Resurrect Beer Project: Zix Brewery
The defunct brewery from New Alsace, Indiana gets an overhaul.
Written by PJ Engel
Image by PJE
In early 2017, we heard about a gentleman from Upstate New York who was beginning an ambitious project. With “Resurrect Beer,” designer PJ Engel is creating new branding and packaging for a defunct brewery from each state. The project is a fascinating lesson in history, design, and culture. This week, Engel redesigns the Zix Brewery from New Alsace, Indiana, which went under in 1895.
The Zix Brewery in New Alsace, Indiana is the focus for this week of Resurrect Beer. Originally called the Wilhelm Brewery, it was purchased by Joseph Zix after he immigrated from Baden-Baden, Germany, and was then run by various family members from 1865 to 1895. Joseph’s son Michael took over in 1877; in 1879, he sold a reported 190 barrels of beer. Compare this to Sam Adams, which produces several million barrels every year.
For the Zix rebrand, I created a German-inspired microbrewery and coffee roaster.
Hoosiers, the quintessential film for hoop fans, is loosely based on Indiana’s Milan High School, which won the 1954 Indiana State basketball championship. In 2001, the movie was selected by the Library of Congress for preservation in the National Film Registry for its cultural, historic, and aesthetic significance. “Don’t get caught watching the paint dry” is arguably the movie’s best known scene, but I always enjoyed the one in which Ollie lands both underhand free throws to beat the Wildcats.
Garfield, first published in 1978, once held the Guinness World Record for the most widely syndicated comic strip. The connection to Indiana? Jim Davis is from Marion. Additionally, the strip’s first home was in Indiana, and Paws Inc. — a licensing group for the comic — was headquartered in Muncie. I remember watching the Garfield cartoon as a kid. It was one of my top choices besides wrestling, G.I. Joe, He-Man, and Thundercats: HOOO! This beer is an IPA named after Garfield’s favorite toy teddy bear Pookie, who once lost his button eye.
Did you know that Indiana grows 90% of the world’s popcorn? It’s not the same as typical corn that we eat off the cob; Zea is the only form of maize that can be popped. Archeologists have found remnants of popcorn dating back to 3600 BC in Mexico. In U.S. history, popcorn was a common treat during the depression because it was so inexpensive. Not so cheap in movie theaters nowadays!

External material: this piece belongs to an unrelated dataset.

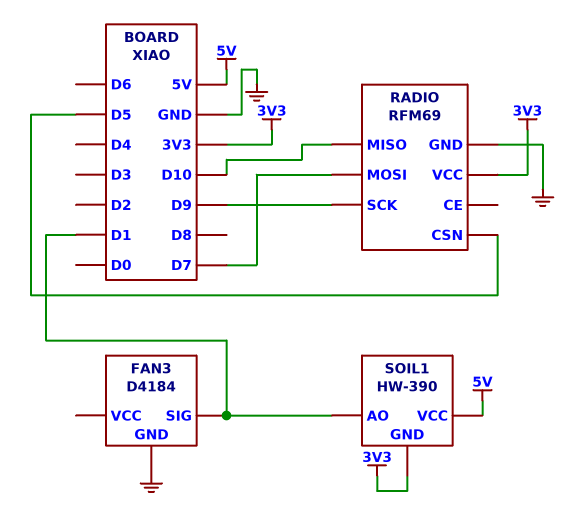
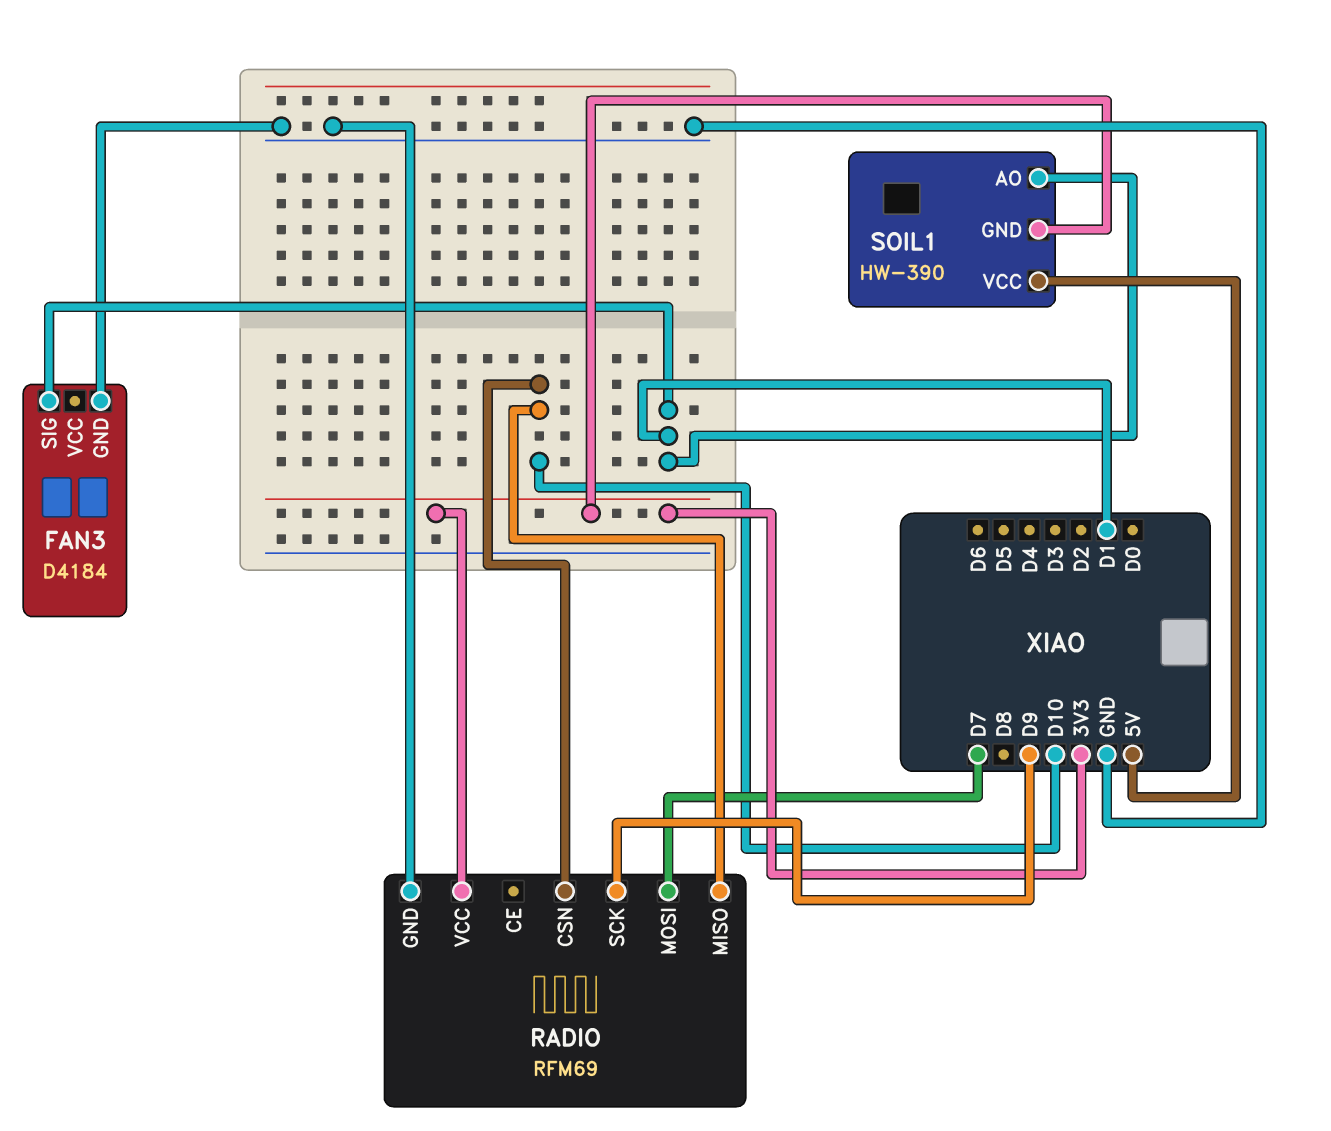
RADIO pin CSN: D5 -> D10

Full disclosure: I’m not a big fan of popcorn. At the movies, if anything, I do nachos. One acre of land uses 30,000 seeds; I’m still trying to find the conversion to jumbo buckets.

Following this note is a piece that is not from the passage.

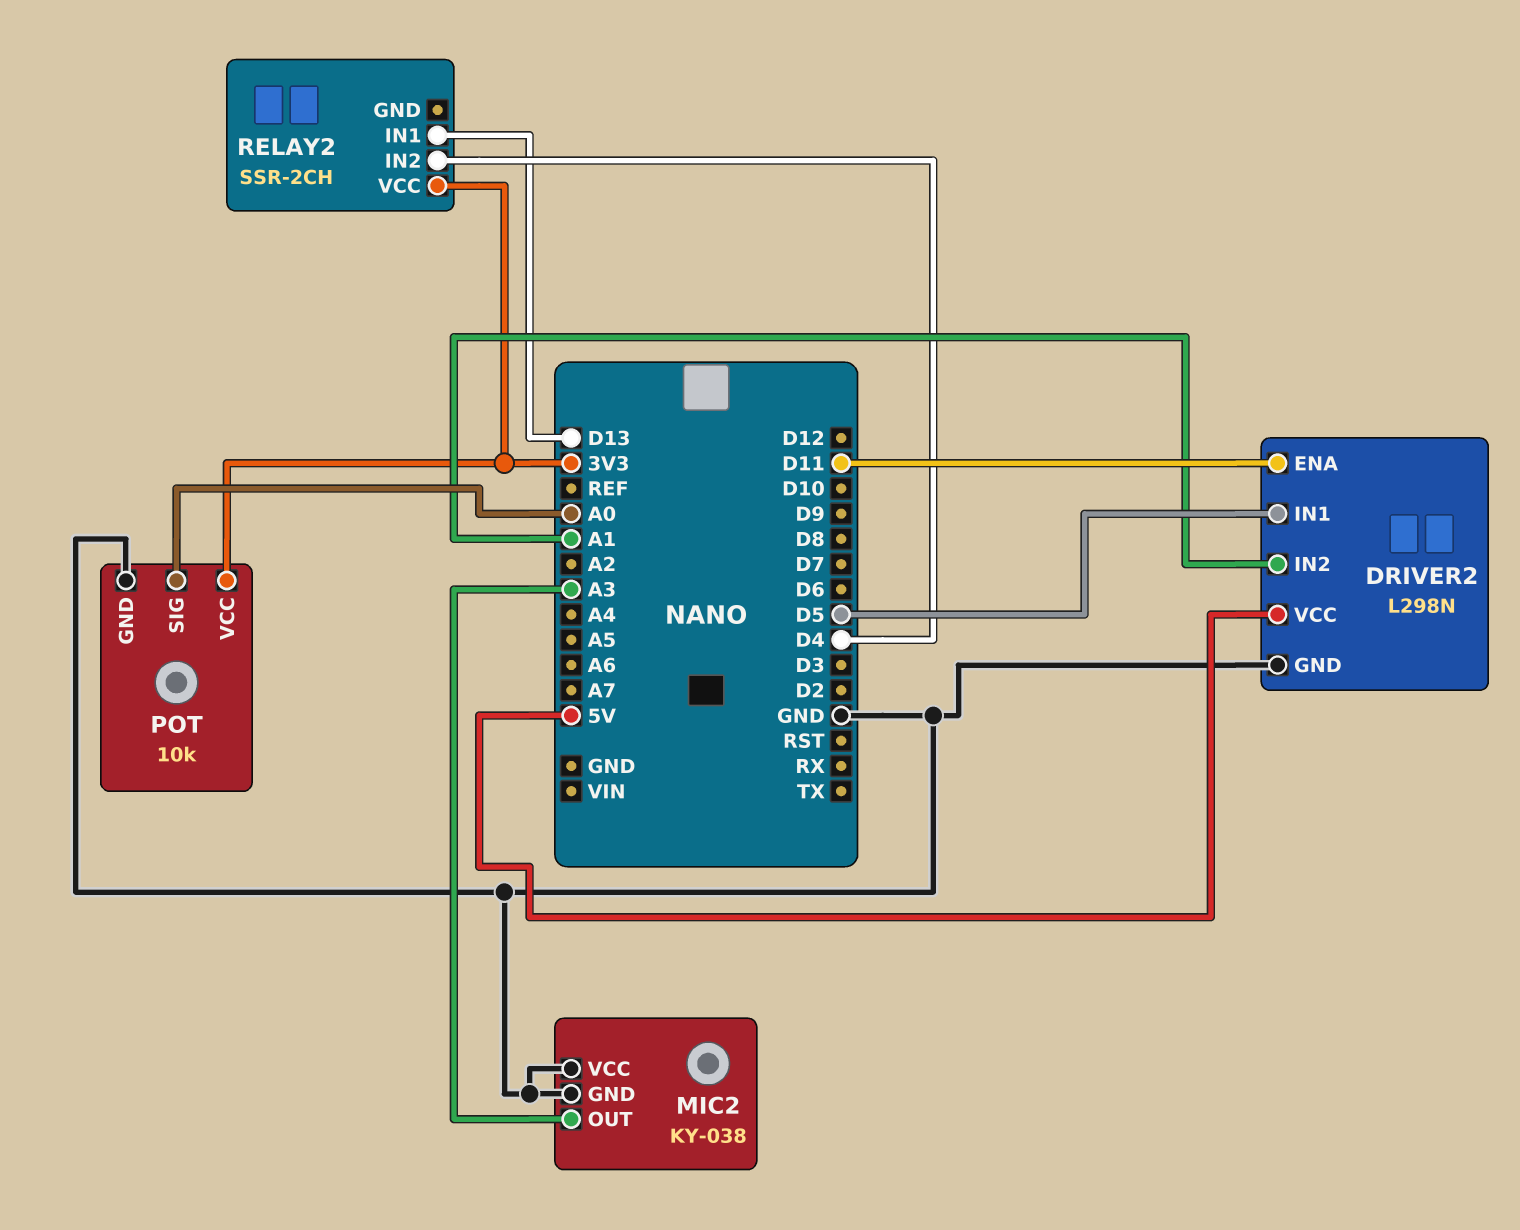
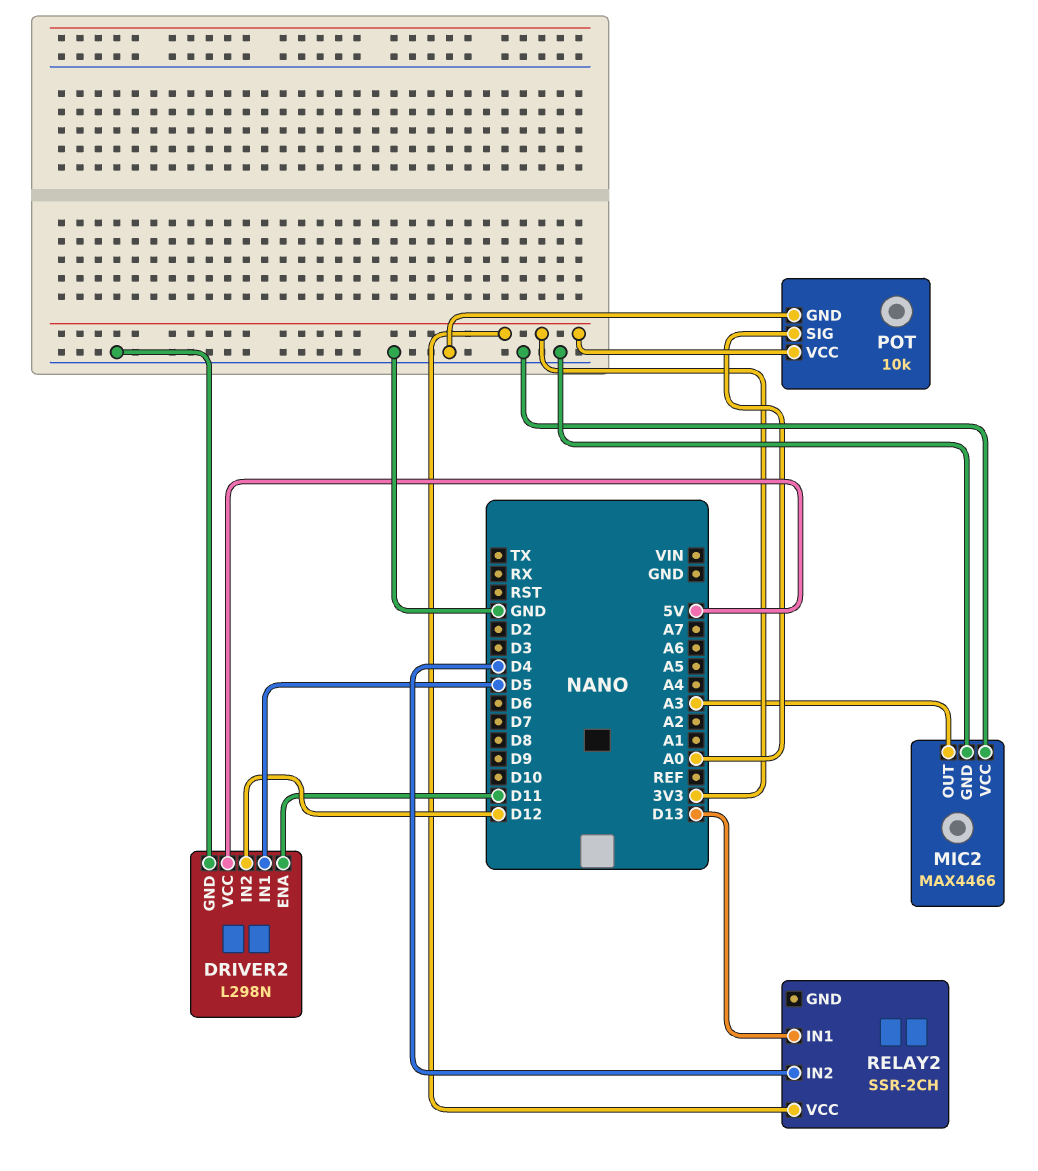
DRIVER2 pin IN2: A1 -> D12
MIC2: KY-038 -> MAX4466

Most of the local references I use are positive things, but for today I decided to examine a failure. Arguably the most recognizable vehicle in automotive history has a poor history with the Indianapolis 500. The Mercedes-Benz W154 was a Grand Prix racing car with a history of winning European championships — in 23 races, it won 12. But when the storied chassis number nine was discovered in Czechoslovakia after the war, Don Lee purchased it to take advantage of a new rules change that allowed European vehicles into the Indy 500. Expecting to find success with the pedigree, Lee was sorely mistaken. From 1947 to 49 and then again in 1957, the car attempted to compete… and failed. In four attempts, the car retired from the race twice and did not qualify for the other two.

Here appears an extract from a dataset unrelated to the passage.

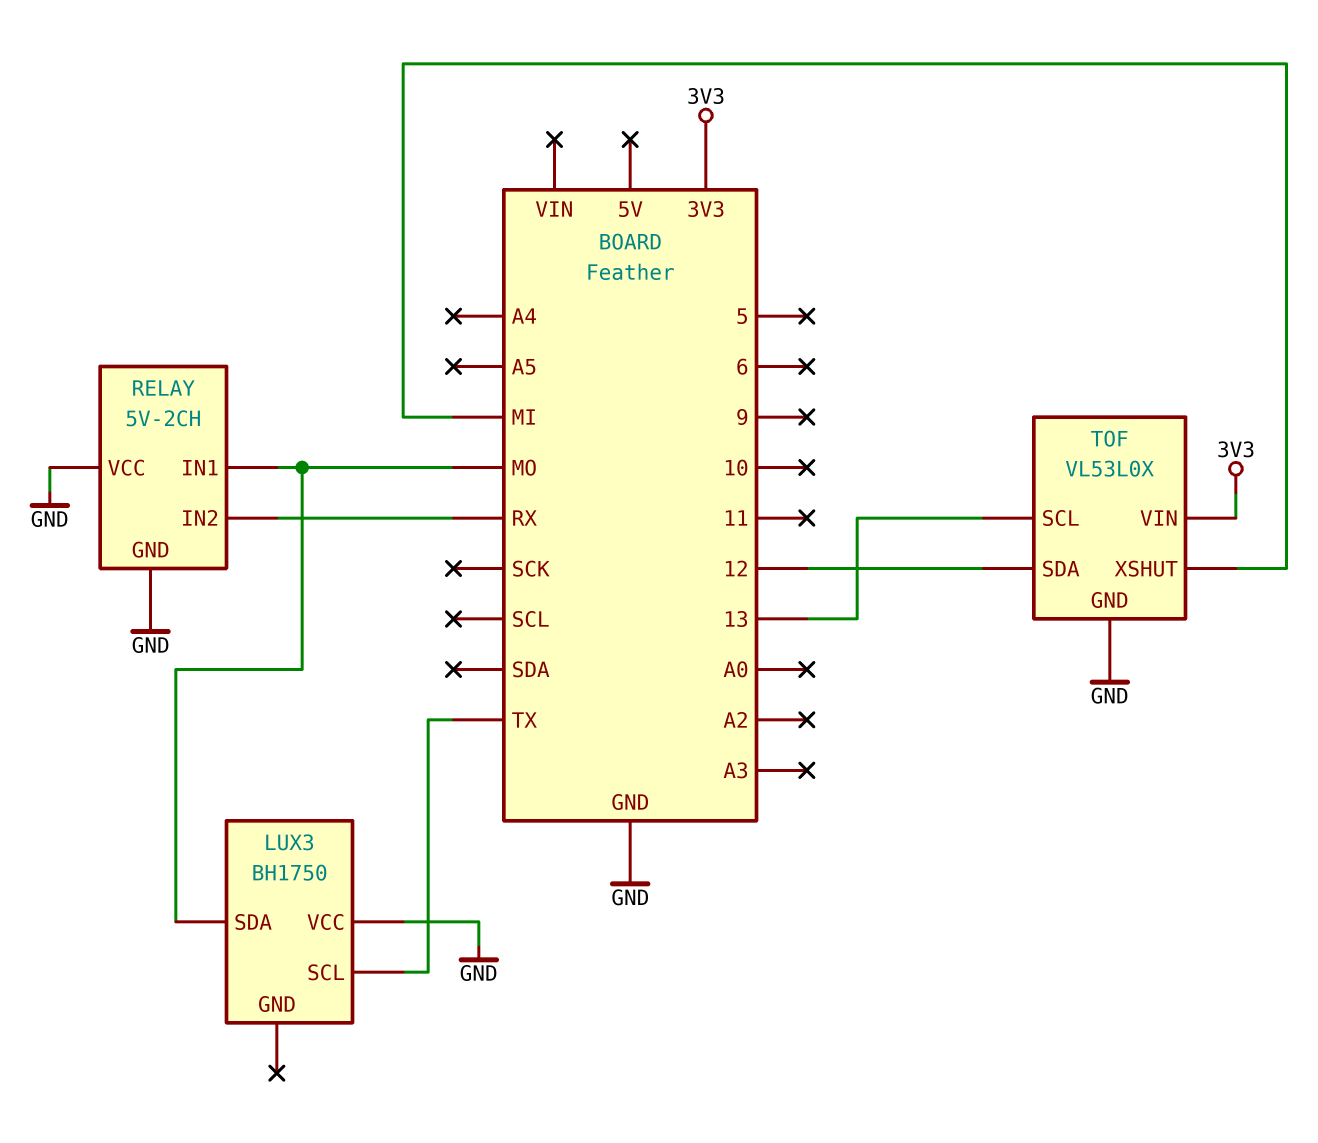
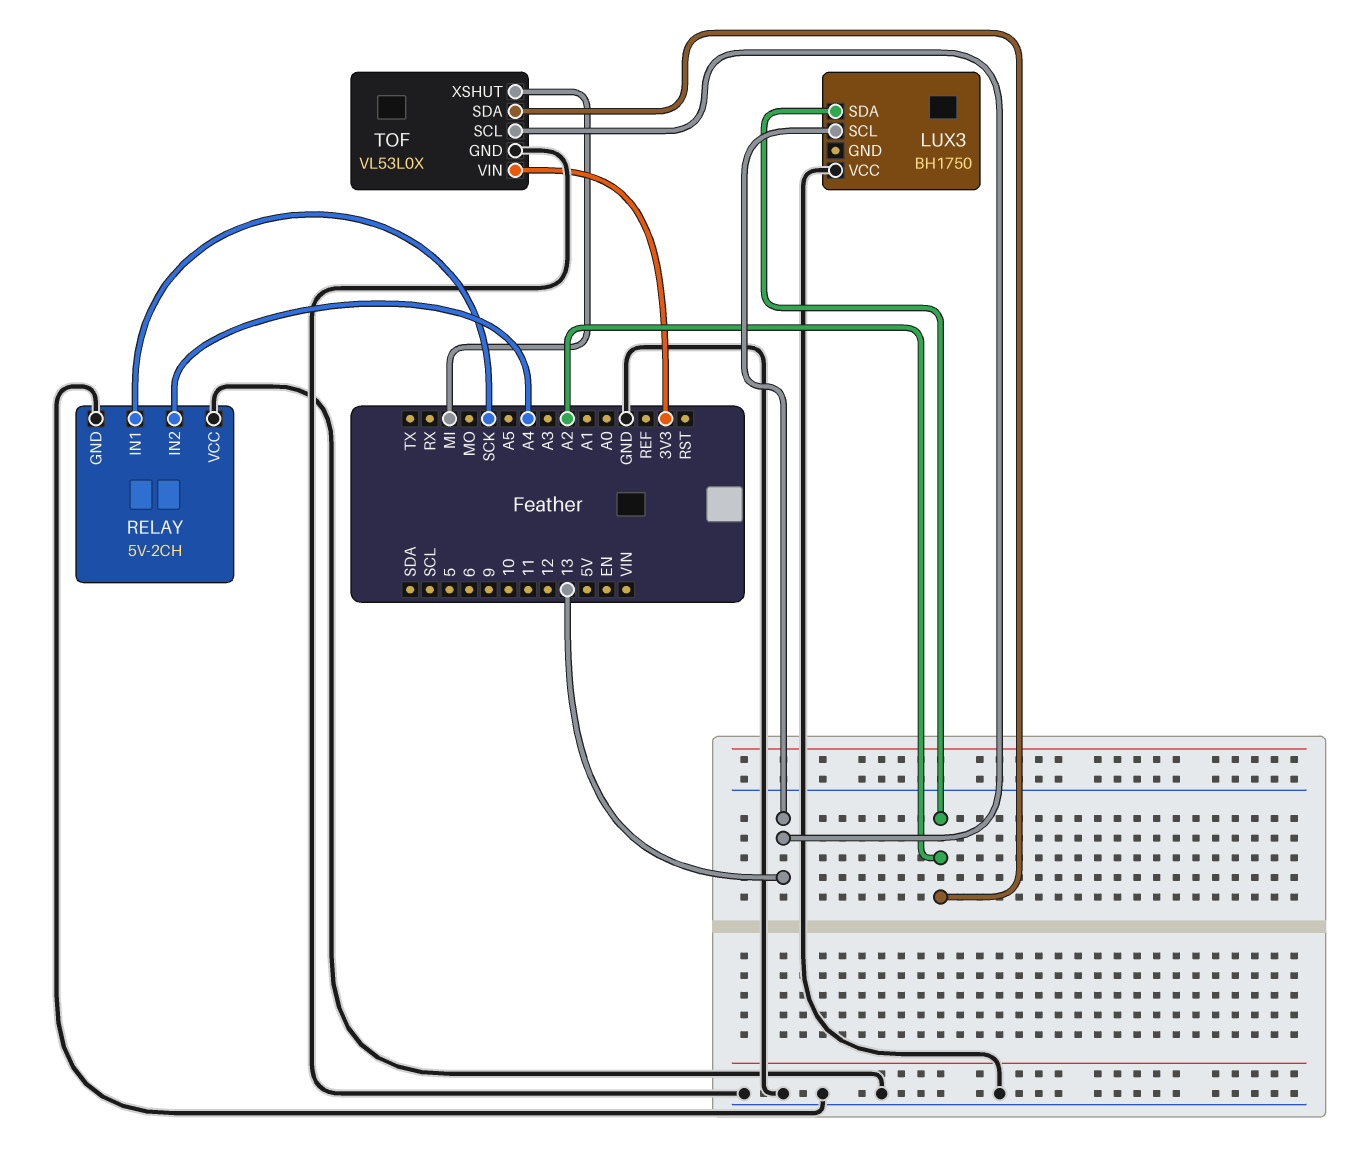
LUX3 pin SCL: TX -> 13
LUX3 pin SDA: MO -> A2
RELAY pin IN1: MO -> SCK
RELAY pin IN2: RX -> A4
TOF pin SDA: 12 -> A2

Since it’s snowing in Upstate New York, I decided to design a Christmas beer. A Christmas Story was set in Hohman, Indiana and meant to depict the late 30s to early 40s. I could’ve referenced the bunny suit or the leg lamp, but Red Ryder the cowboy was begging for his own beer. Ralphie would’ve had much more fun shooting his dad’s empty red ale cans off the fence. The real life Red Ryder model didn’t have a sundial or compass in the stock. For the film, they were added on the opposite side of the stock because Peter Billingsley was left-handed.